» **Exercise aim**: Can you repeat the entries from the start through the line containing "vignetting: unbound false", inclusive, swapping "developed" for "processed" and leaving everything else unchanged?

[Saved entries]
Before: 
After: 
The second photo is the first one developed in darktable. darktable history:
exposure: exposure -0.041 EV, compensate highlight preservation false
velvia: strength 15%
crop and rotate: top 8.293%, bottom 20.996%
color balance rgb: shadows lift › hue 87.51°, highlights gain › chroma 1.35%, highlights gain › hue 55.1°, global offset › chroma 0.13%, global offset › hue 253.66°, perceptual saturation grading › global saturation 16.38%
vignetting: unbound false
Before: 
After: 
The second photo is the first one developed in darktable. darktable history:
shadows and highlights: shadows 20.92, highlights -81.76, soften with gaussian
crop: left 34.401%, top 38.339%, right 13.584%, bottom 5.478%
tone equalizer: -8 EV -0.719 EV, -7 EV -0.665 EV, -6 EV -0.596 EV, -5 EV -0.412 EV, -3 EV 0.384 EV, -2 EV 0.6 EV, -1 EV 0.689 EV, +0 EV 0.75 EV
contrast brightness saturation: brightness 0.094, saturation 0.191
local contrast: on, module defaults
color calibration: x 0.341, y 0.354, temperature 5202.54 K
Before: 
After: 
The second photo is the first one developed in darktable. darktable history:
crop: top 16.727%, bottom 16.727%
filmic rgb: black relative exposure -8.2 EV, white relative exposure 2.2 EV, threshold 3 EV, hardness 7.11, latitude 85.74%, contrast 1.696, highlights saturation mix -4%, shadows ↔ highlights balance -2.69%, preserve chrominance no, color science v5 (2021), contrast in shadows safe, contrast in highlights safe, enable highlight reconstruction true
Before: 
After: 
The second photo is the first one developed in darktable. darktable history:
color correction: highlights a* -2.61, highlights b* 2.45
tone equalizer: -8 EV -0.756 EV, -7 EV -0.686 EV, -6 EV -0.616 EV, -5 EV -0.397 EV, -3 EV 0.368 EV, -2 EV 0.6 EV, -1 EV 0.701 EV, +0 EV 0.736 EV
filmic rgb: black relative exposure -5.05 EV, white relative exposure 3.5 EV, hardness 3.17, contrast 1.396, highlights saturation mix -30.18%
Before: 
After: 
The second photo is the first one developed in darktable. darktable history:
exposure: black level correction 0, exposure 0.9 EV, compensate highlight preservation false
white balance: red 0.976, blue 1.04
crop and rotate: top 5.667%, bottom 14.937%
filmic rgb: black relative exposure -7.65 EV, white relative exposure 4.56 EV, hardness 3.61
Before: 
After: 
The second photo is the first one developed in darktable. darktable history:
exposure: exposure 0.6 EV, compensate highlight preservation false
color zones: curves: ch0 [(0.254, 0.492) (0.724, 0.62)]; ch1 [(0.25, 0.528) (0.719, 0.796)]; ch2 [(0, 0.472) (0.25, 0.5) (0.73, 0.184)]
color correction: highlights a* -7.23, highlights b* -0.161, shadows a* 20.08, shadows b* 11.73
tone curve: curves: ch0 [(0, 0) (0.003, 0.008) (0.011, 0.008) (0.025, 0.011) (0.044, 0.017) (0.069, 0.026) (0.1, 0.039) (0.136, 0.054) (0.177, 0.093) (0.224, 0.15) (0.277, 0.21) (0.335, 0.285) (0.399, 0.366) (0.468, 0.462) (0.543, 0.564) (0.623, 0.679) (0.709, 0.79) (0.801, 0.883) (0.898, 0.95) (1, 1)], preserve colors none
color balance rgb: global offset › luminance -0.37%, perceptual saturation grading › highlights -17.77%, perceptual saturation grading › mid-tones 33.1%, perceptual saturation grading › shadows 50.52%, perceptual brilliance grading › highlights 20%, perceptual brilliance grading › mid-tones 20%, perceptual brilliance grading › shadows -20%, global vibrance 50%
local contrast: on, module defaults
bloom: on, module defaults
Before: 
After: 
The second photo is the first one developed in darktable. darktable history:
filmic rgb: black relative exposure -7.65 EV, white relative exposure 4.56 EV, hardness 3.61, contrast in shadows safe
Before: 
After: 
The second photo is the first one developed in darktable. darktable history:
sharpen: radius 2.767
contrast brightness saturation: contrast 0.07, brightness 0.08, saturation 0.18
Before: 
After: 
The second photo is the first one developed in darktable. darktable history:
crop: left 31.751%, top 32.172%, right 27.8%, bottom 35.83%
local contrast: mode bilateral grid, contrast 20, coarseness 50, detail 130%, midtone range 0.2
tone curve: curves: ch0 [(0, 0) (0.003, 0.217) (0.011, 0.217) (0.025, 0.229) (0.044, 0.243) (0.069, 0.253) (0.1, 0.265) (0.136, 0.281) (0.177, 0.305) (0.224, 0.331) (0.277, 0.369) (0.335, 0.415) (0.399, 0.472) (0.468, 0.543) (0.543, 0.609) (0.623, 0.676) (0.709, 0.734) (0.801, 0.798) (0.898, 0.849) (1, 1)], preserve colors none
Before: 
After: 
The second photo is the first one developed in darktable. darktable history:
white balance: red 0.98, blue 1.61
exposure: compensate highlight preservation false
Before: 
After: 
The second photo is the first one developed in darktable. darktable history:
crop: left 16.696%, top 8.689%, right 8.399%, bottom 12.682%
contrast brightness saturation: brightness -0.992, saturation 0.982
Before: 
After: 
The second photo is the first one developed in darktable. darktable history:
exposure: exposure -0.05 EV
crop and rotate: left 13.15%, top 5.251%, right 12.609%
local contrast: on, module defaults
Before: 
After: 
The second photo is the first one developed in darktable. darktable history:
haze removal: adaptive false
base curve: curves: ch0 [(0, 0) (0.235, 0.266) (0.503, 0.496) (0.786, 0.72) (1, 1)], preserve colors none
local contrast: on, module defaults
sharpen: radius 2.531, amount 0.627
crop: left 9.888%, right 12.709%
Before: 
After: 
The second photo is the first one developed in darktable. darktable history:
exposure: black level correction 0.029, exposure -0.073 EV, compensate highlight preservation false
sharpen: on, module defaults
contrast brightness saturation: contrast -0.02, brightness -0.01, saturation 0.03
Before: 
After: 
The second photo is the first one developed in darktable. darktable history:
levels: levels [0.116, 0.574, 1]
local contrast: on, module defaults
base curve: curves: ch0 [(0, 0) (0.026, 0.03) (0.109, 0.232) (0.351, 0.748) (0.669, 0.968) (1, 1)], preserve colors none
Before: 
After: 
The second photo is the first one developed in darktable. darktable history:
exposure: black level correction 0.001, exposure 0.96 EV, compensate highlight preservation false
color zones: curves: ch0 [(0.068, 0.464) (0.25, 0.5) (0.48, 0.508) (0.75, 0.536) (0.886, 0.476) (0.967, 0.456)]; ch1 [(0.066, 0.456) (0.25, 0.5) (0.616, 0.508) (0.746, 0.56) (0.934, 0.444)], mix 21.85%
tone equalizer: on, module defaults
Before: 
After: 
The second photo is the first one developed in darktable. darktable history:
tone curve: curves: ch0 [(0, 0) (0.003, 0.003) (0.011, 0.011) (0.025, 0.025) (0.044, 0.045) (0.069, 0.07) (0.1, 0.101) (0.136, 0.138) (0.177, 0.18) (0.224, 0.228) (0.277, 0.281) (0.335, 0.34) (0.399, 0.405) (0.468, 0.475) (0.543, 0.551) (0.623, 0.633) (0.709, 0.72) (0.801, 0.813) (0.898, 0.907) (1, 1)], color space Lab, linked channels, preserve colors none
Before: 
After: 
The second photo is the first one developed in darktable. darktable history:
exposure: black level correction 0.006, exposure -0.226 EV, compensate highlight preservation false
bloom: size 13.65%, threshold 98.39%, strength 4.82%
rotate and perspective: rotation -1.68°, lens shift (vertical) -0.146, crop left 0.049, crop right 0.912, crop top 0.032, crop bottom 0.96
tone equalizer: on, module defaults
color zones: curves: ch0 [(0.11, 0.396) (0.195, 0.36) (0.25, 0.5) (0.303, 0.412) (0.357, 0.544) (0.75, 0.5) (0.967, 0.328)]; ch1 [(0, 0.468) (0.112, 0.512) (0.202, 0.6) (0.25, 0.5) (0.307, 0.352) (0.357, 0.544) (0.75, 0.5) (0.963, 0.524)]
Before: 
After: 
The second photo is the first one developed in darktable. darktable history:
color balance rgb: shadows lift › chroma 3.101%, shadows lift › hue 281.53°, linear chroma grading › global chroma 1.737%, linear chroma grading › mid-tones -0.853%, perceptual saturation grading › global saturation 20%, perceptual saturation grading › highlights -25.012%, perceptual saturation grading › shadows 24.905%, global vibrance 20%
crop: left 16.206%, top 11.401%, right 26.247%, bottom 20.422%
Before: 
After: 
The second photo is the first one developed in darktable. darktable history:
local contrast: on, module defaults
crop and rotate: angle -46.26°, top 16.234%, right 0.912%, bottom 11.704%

» **Response**:
Before: 
After: 
The second photo is the first one processed in darktable. darktable history:
exposure: exposure -0.041 EV, compensate highlight preservation false
velvia: strength 15%
crop and rotate: top 8.293%, bottom 20.996%
color balance rgb: shadows lift › hue 87.51°, highlights gain › chroma 1.35%, highlights gain › hue 55.1°, global offset › chroma 0.13%, global offset › hue 253.66°, perceptual saturation grading › global saturation 16.38%
vignetting: unbound false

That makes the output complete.